(REQUIRED WORK)
(a) Using the summary of the membrane permeation study below, answer each of the following:
(i) Which lipid bilayers were the molecules translocated across?
(ii) Which four permeants were studied?
(iii) In which calculations was proper sampling of the presumed transition state achieved?
(b) Return the portion of the membrane permeation summary between "Free Energy Calculations of Membrane Permeation: Challenges" and "accurate simulation practices.", inclusive, copied without alteration.

(SELECTED EXTRACT)
----------------------------------------

Free Energy Calculations of Membrane Permeation: Challenges due to Strong Headgroup-Solute Interactions

TL;DR

This study compares free energy calculation methods for membrane permeation, highlighting challenges with charged molecules due to slow electrostatic relaxation, and offers guidance for accurate simulation practices.

Contribution

It systematically evaluates different biased MD techniques for membrane permeation, revealing the impact of electrostatic relaxation times on free energy profiles.

Findings

All methods agree for neutral permeants

Charged molecules show discrepancies across methods

Replica exchange improves transition state sampling

Abstract

Understanding how different classes of molecules move across biological membranes is a prerequisite to predicting a solute's permeation rate, which is a critical factor in the fields of drug design and pharmacology. We use biased Molecular Dynamics computer simulations to calculate and compare the free energy profiles of translocation of several small molecules across 1,2-dioleoyl-sn-glycero-3-phosphocholine (DOPC) lipid bilayers as a first step towards determining the most efficient method for free energy calculations. We study the translocation of arginine, a sodium ion, alanine, and a single water molecule using the Metadynamics, Umbrella Sampling, and Replica Exchange Umbrella Sampling techniques. Within the fixed lengths of our simulations, we find that all methods produce similar results for charge-neutral permeants, but not for polar or positively charged molecules. We identify the long relaxation timescale of electrostatic interactions between lipid headgroups and the solute to be the principal cause of this difference, and show that this slow process can lead to an erroneous dependence of computed free energy profiles on the initial system configuration. We demonstrate the use of committor analysis to validate the proper sampling of the presumed transition state, which in our simulations is achieved only in replica exchange calculations. Based on these results we provide some useful guidance to perform and evaluate free energy calculations of membrane permeation.

----------------------------------------

Structured pose outputs:
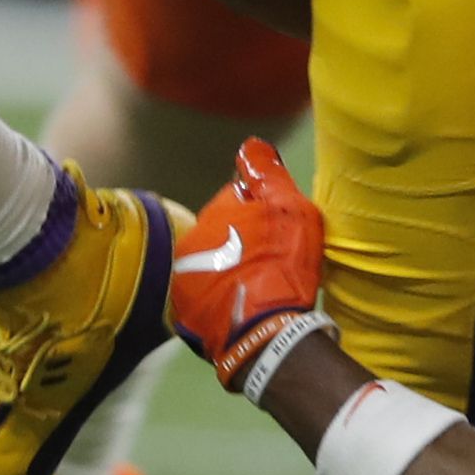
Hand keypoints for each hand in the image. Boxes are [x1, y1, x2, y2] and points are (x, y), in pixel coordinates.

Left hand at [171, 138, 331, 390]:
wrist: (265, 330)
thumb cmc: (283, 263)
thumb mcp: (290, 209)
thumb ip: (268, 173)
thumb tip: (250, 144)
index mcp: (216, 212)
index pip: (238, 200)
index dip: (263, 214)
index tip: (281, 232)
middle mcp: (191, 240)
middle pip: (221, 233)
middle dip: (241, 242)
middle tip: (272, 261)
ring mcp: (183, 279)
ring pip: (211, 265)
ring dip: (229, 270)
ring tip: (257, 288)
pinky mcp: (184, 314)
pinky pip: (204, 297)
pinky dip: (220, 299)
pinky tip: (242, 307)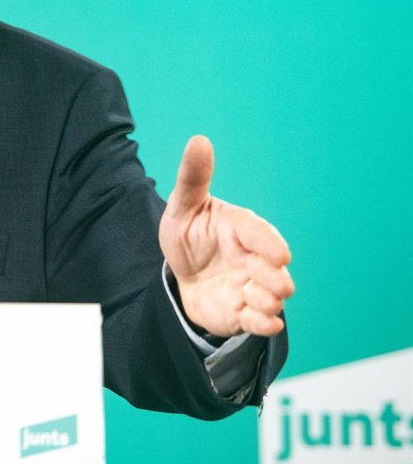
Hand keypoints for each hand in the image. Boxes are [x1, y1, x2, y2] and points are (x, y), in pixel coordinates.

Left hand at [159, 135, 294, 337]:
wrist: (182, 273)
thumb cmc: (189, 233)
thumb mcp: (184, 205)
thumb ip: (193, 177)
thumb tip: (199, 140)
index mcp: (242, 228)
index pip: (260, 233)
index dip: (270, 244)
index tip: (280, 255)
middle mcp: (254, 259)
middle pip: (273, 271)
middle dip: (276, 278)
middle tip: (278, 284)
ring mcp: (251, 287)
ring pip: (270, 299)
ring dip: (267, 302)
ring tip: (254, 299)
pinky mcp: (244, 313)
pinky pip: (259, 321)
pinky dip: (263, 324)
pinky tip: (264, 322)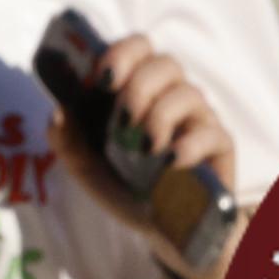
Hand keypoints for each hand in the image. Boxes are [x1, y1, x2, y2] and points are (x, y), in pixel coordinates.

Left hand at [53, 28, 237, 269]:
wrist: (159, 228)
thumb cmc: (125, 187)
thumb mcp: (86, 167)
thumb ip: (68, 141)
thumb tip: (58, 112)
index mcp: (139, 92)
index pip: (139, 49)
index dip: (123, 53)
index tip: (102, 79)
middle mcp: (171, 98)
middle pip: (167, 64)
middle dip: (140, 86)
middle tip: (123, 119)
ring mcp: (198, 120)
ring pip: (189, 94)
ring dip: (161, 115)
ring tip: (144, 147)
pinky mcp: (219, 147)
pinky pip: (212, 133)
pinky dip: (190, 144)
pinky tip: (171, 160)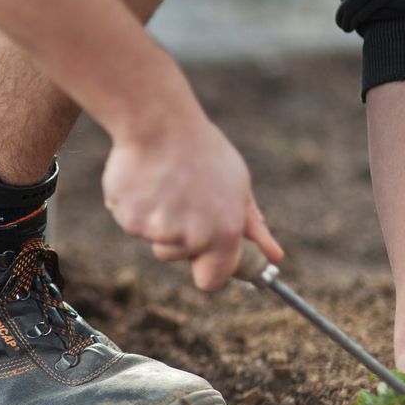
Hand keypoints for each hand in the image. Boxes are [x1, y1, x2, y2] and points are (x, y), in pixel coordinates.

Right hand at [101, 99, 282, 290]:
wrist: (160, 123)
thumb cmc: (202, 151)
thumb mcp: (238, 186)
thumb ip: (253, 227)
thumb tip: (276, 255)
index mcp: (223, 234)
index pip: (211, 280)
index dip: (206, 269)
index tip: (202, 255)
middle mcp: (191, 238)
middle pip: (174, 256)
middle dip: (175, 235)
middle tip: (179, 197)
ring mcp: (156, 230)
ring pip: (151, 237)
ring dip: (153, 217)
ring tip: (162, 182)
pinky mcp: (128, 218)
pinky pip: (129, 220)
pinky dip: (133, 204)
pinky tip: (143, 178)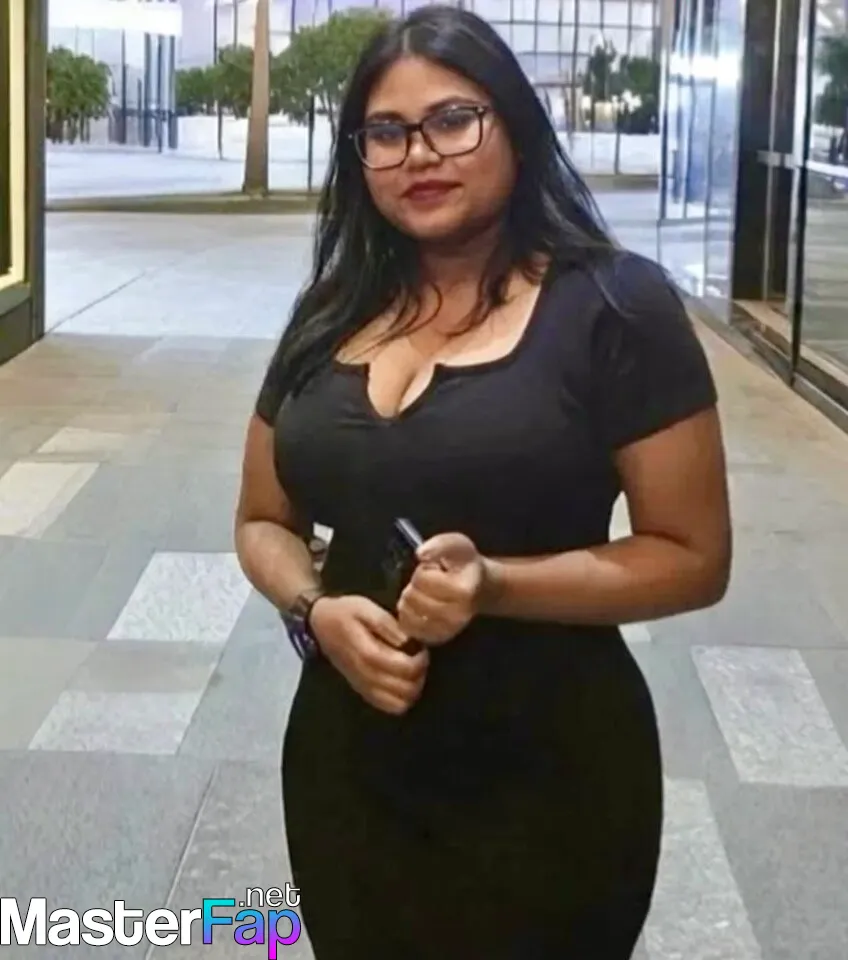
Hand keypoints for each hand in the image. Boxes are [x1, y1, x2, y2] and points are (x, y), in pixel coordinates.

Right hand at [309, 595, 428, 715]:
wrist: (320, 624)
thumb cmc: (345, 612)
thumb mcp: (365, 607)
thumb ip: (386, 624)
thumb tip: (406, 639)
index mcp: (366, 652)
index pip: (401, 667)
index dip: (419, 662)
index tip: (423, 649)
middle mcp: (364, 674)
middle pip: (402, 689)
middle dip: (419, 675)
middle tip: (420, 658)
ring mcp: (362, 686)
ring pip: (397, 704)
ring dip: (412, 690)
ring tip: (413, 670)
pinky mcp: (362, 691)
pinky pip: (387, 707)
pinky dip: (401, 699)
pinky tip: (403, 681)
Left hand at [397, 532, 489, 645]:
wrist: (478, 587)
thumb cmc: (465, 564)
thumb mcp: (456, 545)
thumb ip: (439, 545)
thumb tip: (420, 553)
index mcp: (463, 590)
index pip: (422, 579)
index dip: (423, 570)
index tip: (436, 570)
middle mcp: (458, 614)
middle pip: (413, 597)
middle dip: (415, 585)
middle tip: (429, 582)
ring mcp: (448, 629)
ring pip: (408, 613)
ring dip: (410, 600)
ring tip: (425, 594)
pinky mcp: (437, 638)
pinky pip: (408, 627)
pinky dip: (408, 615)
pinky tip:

----------------------------------------

(PER-TASK OUTPUTS)
(a)
(i) 1,2-dioleoyl-sn-glycero-3-phosphocholine (DOPC) lipid bilayers
(ii) Arginine, a sodium ion, alanine, and a single water molecule
(iii) Only in replica exchange calculations

(b)
Free Energy Calculations of Membrane Permeation: Challenges due to Strong Headgroup-Solute Interactions

TL;DR

This study compares free energy calculation methods for membrane permeation, highlighting challenges with charged molecules due to slow electrostatic relaxation, and offers guidance for accurate simulation practices.